**Exercise details:**
The answer must be every line from the entries below that contains "физических".

**Given records:**
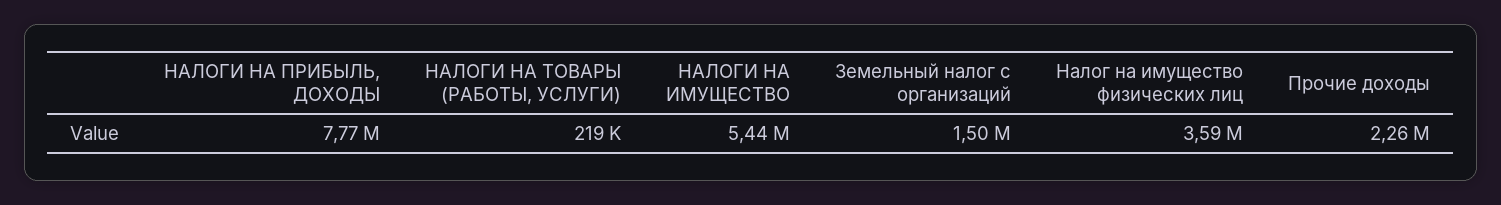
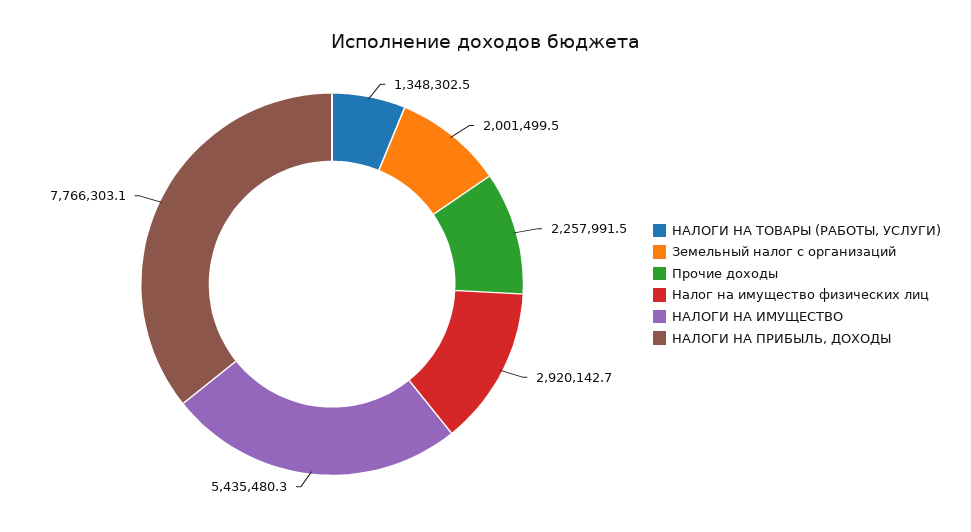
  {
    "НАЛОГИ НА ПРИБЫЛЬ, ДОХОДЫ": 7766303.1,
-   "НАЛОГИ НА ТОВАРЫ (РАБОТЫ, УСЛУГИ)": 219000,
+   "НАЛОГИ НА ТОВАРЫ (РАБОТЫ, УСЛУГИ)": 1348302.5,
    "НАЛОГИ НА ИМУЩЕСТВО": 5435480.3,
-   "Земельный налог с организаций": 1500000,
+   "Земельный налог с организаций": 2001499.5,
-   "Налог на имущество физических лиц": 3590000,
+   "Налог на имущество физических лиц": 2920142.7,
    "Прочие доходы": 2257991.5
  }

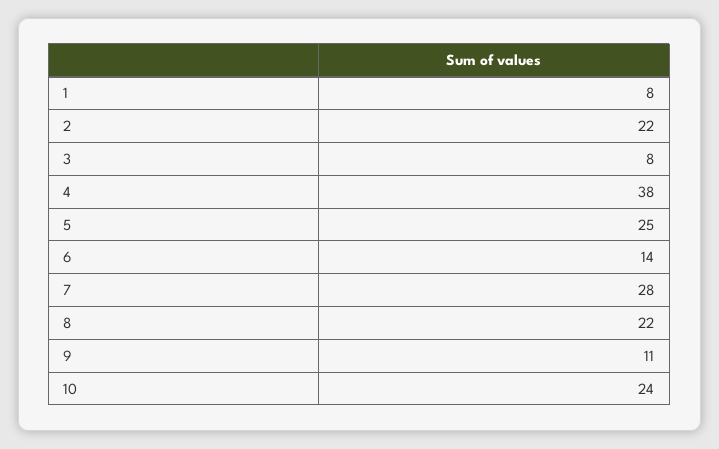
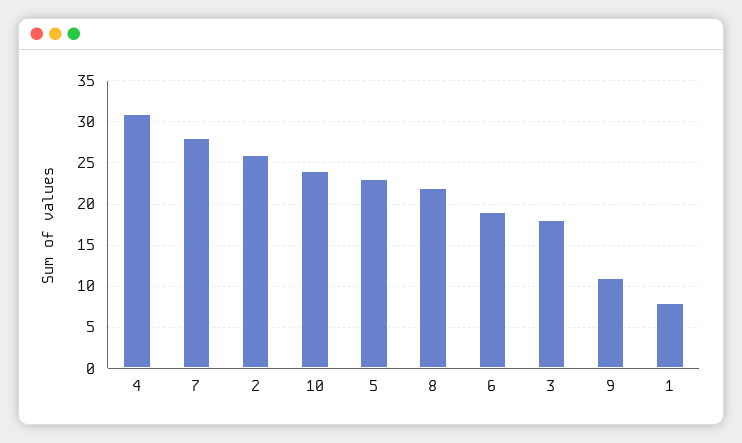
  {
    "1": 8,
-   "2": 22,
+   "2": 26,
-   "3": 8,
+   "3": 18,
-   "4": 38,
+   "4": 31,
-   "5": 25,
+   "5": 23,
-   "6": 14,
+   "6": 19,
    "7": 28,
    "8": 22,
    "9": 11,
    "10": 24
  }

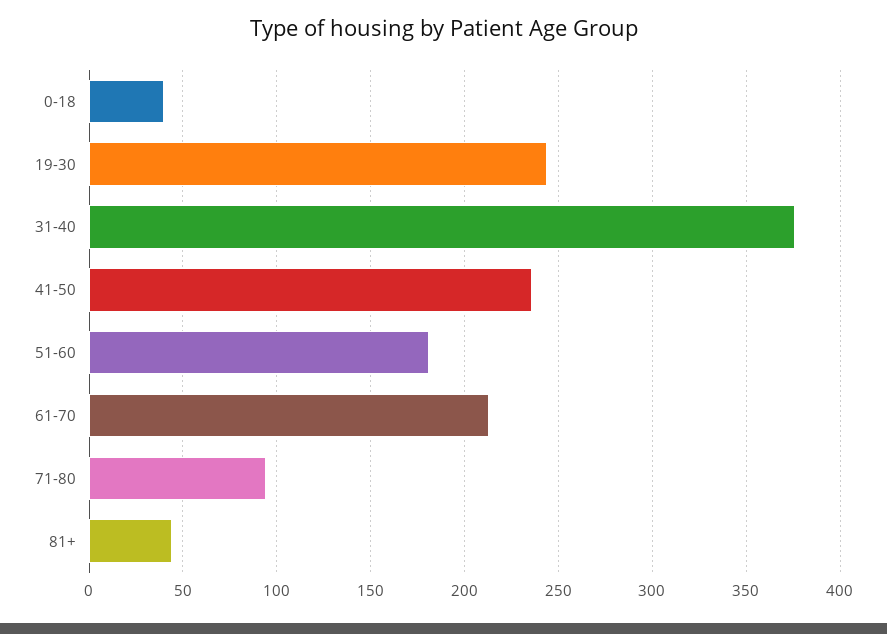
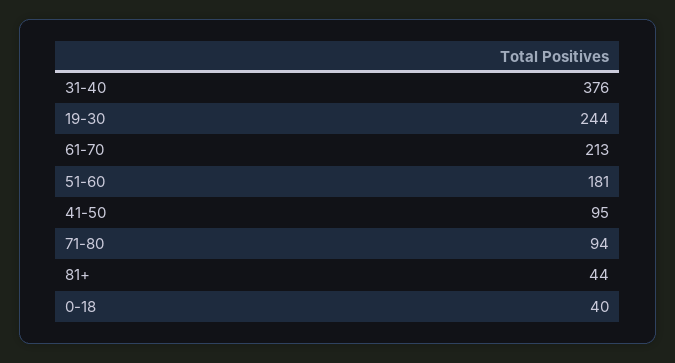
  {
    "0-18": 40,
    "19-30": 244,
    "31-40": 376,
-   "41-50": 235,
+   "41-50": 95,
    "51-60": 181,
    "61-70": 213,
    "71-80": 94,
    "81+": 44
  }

**Final answer:**
-   "Налог на имущество физических лиц": 3590000,
+   "Налог на имущество физических лиц": 2920142.7,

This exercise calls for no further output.